• TEXTO DE REFERENCIA:
──────

Memorias de José Juan Arrom, Profesor Emérito de la Universidad de Yale y Doctor Honoris Causa de la Universidad de La Habana. Académico, etnólogo, hispanista, historiador y divulgador
de la cultura cubana. En su obra se mezcla lo erudito y lo popular en
un cubanísimo estilo.
Tarja colocada en la casa mayaricera de José Juan Arrom |
Mis primeros recuerdos son de
Mayarí, pues allí pasé mi niñez hasta los catorce años, cuando me fui a
terminar los estudios de bachillerato. La casa donde vivíamos estaba situada en
la calle Arcadio Leyte Vidal, la principal del pueblo, que llevaba el nombre
del patriota más importante del lugar. Por el frente la casa daba a la calle, y
por el fondo el solar descendía rápidamente hacia el manso y cristalino río
Mayarí. Pero en una estación de lluvias, cuando tendría yo como dos años,
llovió con tanta furia que el río se desbordó. Y cierto día, mirando por las
ventanas del comedor, vi que por el patio de la casaba pasaba un barco de vapor
tratando de subir contra la corriente, pitando y rugiendo porque el río se había salido de su cauce y la
inundación cubría todo el valle. (Años después supe que el barco se llamaba El
Rápido, y que hacía la travesía desde Mayarí, porque entonces el río era
navegable, hasta la desembocadura y luego cruzaba la Bahía de Nipe hasta
Antilla). Y pasaban, río abajo, árboles arrancados de raíz por la fuerza de la corriente,
restos hinchados de reses ahogadas, techos de gano de algunas casas de
campesinos y ramas desgajadas de las palmas reales. Y sobre el tronco de un
árbol caído, toda mojadita, iba una gallina negra que nunca olvidaré, la cual
esperaba que su barco de salvación la llevara a un lugar donde pudiera saltar a
tierra.

──────

• DATOS PROPORCIONADOS:
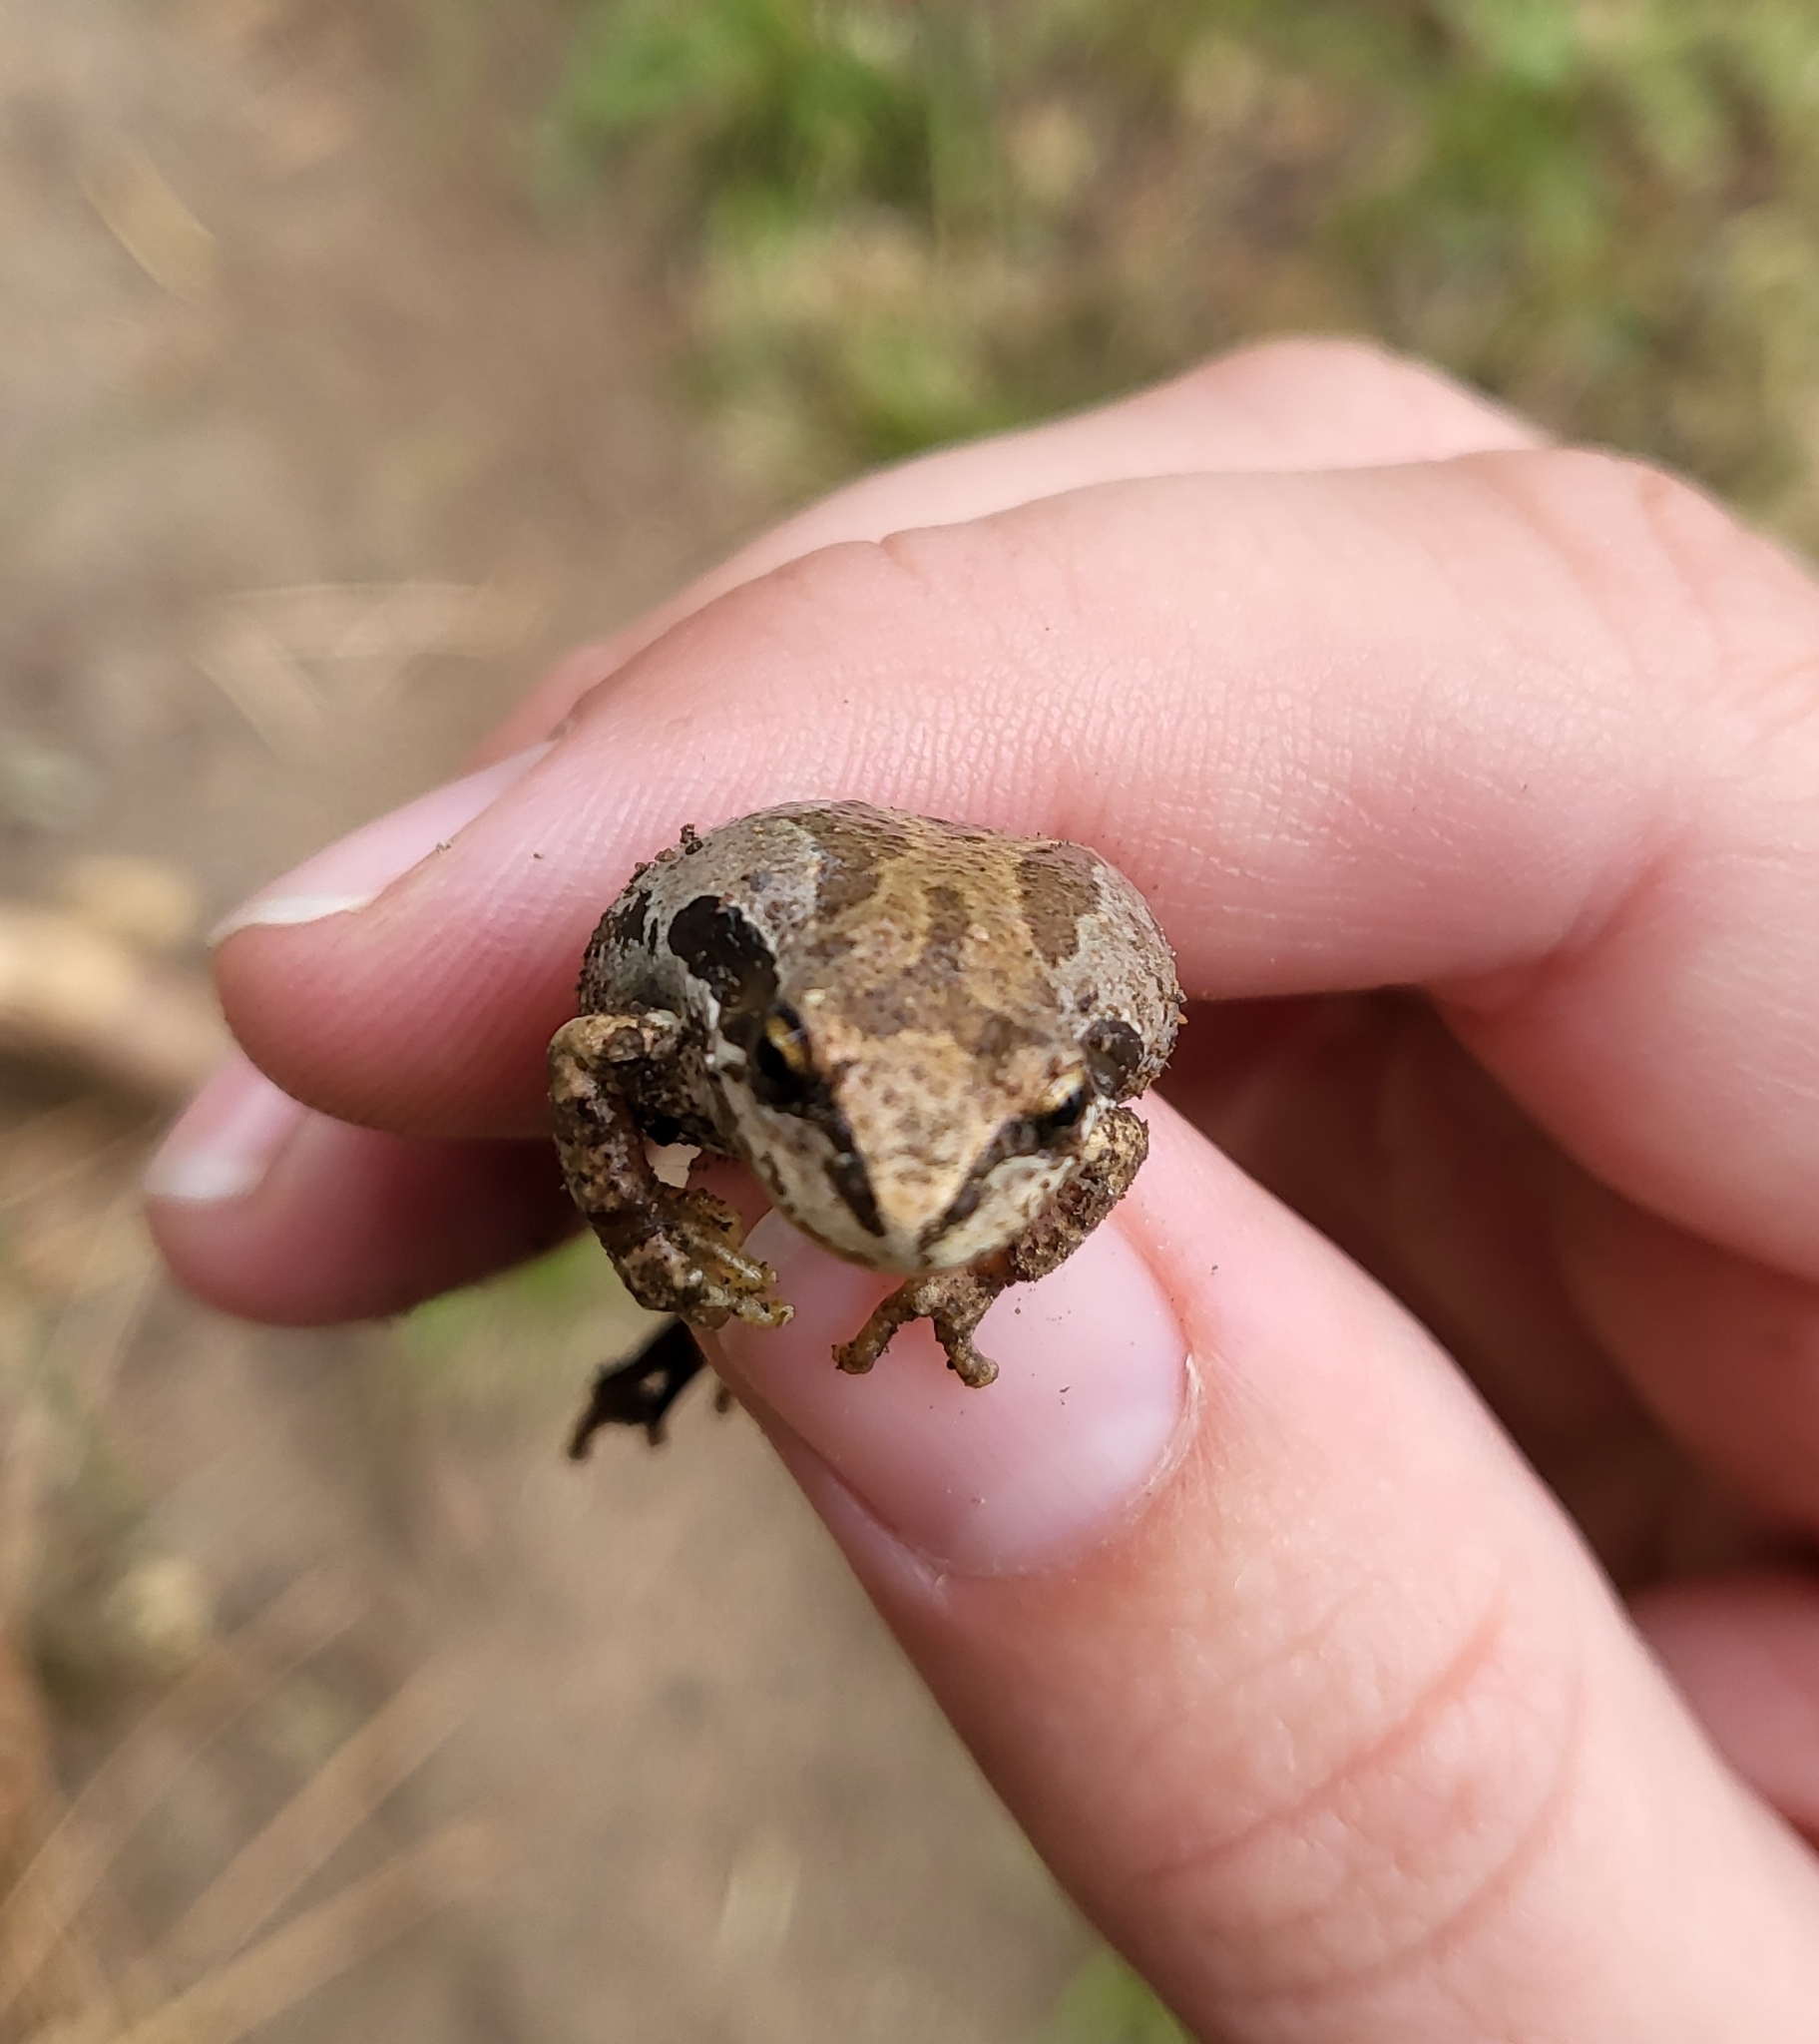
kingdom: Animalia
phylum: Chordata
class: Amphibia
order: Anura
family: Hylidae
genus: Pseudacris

──────

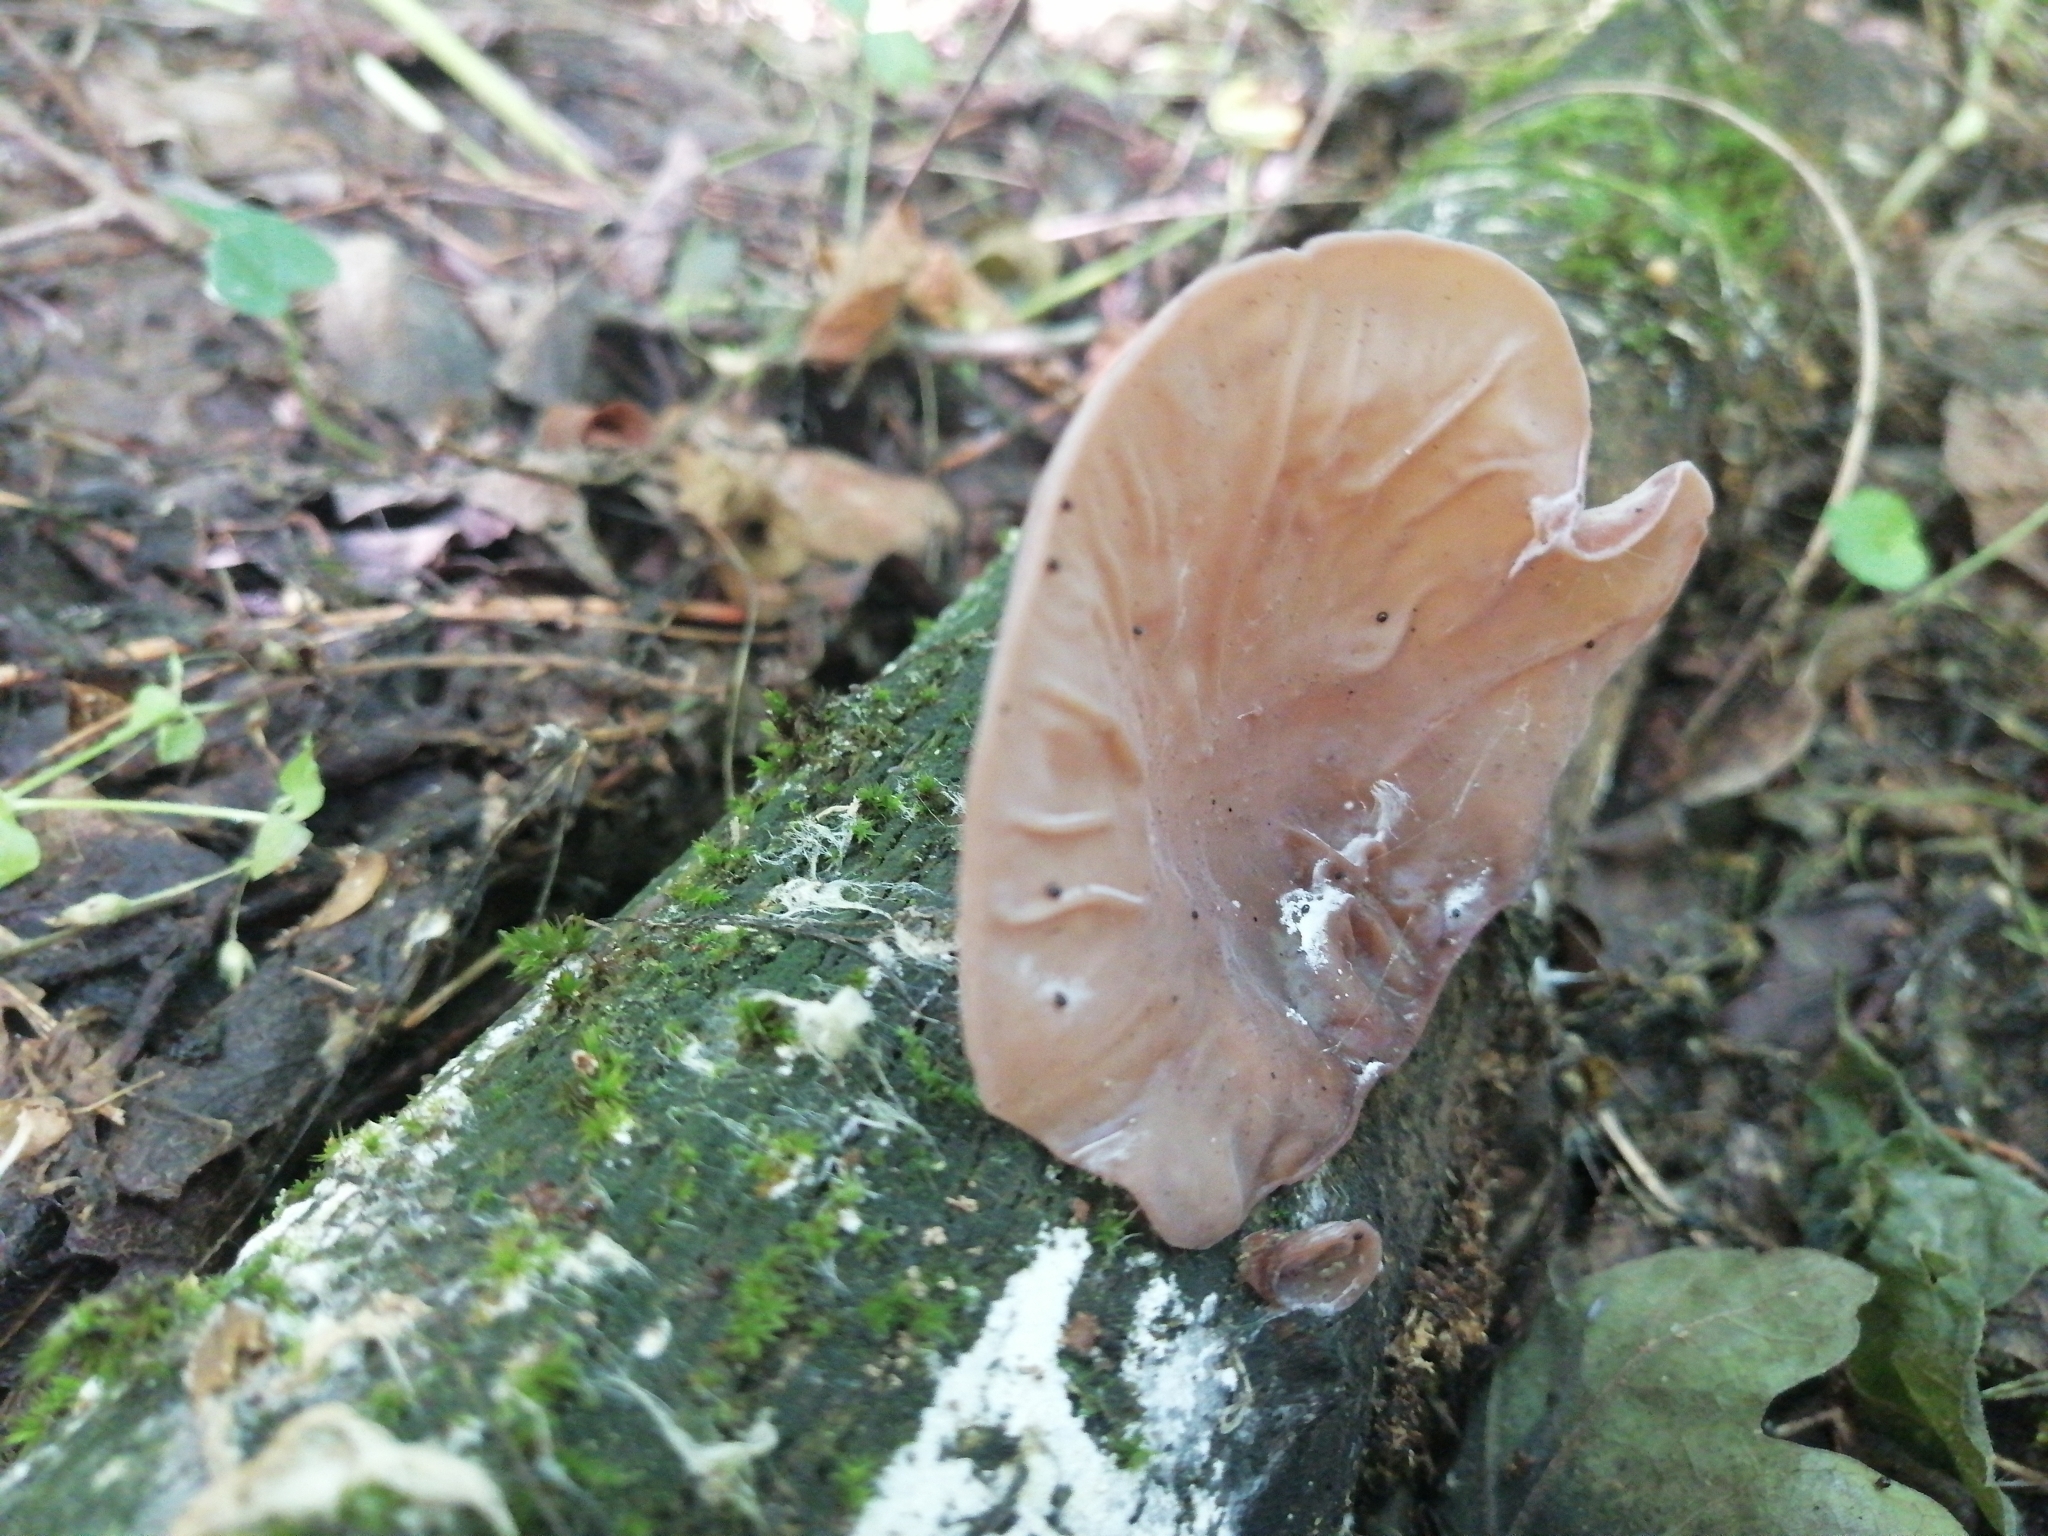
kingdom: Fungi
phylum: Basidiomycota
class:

──────

Enumera las facetas que el texto atribuye a José Juan Arrom inmediatamente después de mencionar sus títulos universitarios. El material no interviene en absoluto.

• SOLUCIÓN PROPUESTA: Académico, etnólogo, hispanista, historiador y divulgador de la cultura cubana.